This is a big problem that many people are still trying to figure out, because there is a lot of junk out in space, and it is incredibly dangerous.
As of September 2012, we are currently monitoring 21,000 individual pieces of stuff orbiting the planet which are larger than about 2 inches. Anything this size which is going fast enough to stay in orbit poses a significant threat to satellites, spacecraft, and space stations. The ISS will regularly maneuver out of the way of space junk if we see it coming soon enough. If there isn’t enough time to move the whole ISS, then the crew members of the ISS have to take shelter in one of the Soyuz capsules which are attached to the ISS in case an emergency evacuation is needed.

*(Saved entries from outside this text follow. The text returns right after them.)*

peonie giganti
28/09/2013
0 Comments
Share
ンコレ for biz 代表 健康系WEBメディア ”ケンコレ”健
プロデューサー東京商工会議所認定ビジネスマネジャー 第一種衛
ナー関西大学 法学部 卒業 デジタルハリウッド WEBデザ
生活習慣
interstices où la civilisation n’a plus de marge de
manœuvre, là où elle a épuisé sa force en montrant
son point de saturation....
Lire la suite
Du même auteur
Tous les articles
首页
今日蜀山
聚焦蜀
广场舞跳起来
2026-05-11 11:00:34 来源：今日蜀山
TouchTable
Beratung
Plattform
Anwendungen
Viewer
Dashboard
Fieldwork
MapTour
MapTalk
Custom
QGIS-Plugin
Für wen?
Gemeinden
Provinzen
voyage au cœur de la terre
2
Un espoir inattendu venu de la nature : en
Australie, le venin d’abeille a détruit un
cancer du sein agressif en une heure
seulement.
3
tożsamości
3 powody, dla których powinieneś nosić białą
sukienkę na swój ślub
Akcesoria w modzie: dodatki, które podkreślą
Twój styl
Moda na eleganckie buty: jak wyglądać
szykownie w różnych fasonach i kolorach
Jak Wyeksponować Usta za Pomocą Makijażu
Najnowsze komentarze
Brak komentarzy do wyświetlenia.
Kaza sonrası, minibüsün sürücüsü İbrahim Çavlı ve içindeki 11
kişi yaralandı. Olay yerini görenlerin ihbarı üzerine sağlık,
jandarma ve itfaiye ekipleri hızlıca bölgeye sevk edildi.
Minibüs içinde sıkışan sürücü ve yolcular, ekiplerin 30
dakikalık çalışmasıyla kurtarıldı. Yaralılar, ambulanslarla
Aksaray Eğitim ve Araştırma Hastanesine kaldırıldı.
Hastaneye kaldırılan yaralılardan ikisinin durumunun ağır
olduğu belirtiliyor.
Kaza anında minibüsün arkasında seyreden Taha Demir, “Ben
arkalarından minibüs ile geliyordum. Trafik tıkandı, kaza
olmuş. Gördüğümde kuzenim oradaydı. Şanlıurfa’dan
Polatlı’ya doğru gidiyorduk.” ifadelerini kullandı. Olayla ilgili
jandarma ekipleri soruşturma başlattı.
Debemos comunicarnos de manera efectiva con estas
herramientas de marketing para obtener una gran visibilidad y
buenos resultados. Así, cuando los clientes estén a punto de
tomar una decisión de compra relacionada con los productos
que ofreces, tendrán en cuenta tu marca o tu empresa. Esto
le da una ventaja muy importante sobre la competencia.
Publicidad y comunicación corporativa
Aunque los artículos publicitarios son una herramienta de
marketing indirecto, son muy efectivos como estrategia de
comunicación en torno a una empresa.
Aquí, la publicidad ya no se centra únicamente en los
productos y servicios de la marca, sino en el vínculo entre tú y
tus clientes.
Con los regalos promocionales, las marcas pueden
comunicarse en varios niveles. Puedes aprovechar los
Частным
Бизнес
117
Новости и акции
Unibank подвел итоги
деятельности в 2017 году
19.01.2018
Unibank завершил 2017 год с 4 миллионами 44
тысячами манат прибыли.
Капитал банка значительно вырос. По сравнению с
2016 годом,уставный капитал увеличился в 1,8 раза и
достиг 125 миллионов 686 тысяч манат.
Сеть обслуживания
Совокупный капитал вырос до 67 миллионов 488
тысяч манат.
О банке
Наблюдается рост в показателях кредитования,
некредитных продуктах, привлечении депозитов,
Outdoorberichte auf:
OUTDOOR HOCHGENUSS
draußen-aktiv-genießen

The two inch limit on tracking isn’t an indication that there aren’t any pieces smaller than that, or that we don’t have to worry about the little ones; we simply can’t spot them from the ground. We fully expect there to be around 100 million more objects out there in the < 0.5 inch category. Even paint chips at orbital speeds can cause significant damage to a spacecraft. A few of the space shuttle missions had paint flakes impact the windshield of the craft, which is an unsettling sight to say the least.
I can tell you the worst way to clean up a dead satellite, which unfortunately happened in 2007; the Chinese military decided to test their anti-satellite technology on one of their dead weather satellites. This test successfully exploded the dead satellite, and created over two thousand new pieces of space debris, which, at the time, increased our space junk tally by 25%. (We had another spike in the space debris population after a dead, but intact, Russian spacecraft managed to collide with a not-dead privately owned satellite – that produced another 2000+ large pieces of debris.)
There have been a few suggestions on how to get the stuff that’s already up there down; some options are more passive than others; the space station Mir ran an experiment in 1996 where they attached pieces of gel onto the outside of the space station to see what kinds of microscopic space junk they could catch. (As an entertaining side note, this was part of the Mir Environmental Effects Package, or MEEP. This is definitely funnier now than it was in 1996.) They found a lot of liquid droplets, soap, and tiny paint fragments, along with pieces of broken spacecraft, and tiny electronic fragments. This was instructive, but not particularly effective for cleaning out the reservoir of stuff surrounding our planet.
The best method to date to keep the skies clear is to make sure that when you put a spacecraft up in space, it comes with a way to come down again. Usually this means that the craft should have a way to intentionally slow itself down enough to re-enter the atmosphere, which will allow most of the small pieces to burn away in the atmosphere due to the heat of re-entry. Large pieces may make it down to the surface, which is why the ‘intentional’ part of slowing down is important. Generally we like to dump the large pieces in the Pacific Ocean, since there aren’t any dense population centers in the middle of the ocean. If a spacecraft falls back to earth after it is 100% dead and unable to be controlled, then there’s no way to modify where it winds up falling, and it might come down on your favorite city. The standard way to slow yourself down is with a rocket, but there have been proposals to do this with a solar sail type contraption; at the end of the craft’s life, it could unroll the sail, which would then help to slow down the craft so it could fall back to Earth more quickly.
But those are only options for spacecraft which haven’t yet been launched, or have thought ahead more than most, and it doesn’t help get rid of the dead satellites we can’t communicate with, or any of the broken pieces of satellite shrapnel. For those, the only option is to send up some kind of clean-up satellite which can help slow down all the miscellaneous pieces. Again, there have been many proposals; the most plausible involve grabbing onto dead spacecraft somehow (perhaps with a net), and then de-orbiting as a pair (like e.Deorbit).
Unfortunately, we can’t just go up and push every dead satellite down to Earth; not only is this impractical in the extreme, all of the privately owned satellites are still privately owned regardless of whether or not they still work, and burning them up in the atmosphere would be burning someone else’s property, even if it doesn’t work anymore. For now, until some of these cleaner satellites can get up there and start pulling down some of the pieces, our main goal with space debris is simply to not produce any more than we already have.